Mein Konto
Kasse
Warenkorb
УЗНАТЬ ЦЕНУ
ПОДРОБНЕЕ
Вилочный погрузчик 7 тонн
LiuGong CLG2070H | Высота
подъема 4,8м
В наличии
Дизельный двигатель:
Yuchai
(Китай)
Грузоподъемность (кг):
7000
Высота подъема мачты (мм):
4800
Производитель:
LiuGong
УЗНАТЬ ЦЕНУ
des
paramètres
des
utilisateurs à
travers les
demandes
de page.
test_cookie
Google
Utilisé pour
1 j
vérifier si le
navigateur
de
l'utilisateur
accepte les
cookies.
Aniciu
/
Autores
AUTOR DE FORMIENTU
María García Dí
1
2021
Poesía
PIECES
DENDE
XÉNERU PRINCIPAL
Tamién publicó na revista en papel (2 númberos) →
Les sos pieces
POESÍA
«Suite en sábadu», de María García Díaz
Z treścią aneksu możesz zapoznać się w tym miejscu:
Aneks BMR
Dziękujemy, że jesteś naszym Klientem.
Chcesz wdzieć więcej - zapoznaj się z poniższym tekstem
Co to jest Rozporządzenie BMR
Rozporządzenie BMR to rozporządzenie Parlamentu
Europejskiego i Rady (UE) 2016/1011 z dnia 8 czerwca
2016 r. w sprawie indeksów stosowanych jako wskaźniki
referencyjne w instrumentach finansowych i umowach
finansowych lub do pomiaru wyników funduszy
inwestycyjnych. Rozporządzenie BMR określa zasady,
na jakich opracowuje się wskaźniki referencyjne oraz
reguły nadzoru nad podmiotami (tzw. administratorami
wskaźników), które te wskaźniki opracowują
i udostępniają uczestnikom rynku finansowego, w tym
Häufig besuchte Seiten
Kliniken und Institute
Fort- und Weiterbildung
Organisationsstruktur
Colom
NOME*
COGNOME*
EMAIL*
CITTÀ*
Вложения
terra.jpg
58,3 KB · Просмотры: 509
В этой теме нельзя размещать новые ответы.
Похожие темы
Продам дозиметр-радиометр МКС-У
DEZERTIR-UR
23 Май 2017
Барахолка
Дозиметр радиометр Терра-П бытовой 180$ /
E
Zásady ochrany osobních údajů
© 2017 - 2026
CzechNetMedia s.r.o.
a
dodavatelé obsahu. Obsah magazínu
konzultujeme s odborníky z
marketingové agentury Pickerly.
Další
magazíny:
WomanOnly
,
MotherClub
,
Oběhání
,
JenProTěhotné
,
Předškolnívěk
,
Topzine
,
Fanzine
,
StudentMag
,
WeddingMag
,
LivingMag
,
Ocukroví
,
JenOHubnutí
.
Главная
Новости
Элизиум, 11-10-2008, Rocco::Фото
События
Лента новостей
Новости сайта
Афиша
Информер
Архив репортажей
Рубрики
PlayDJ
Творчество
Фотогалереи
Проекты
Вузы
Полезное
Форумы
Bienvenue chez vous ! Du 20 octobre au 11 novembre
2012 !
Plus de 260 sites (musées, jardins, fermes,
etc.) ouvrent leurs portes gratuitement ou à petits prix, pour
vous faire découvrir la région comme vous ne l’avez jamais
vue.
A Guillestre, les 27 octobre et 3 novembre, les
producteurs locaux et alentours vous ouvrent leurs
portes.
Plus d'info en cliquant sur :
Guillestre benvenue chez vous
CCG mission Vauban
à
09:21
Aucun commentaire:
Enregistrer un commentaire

_TO DO_
Find the string "Guillestre" in the listing and return every line that holds it.

_ANSWER TO THIS EXERCISE_
A Guillestre, les 27 octobre et 3 novembre, les
Guillestre benvenue chez vous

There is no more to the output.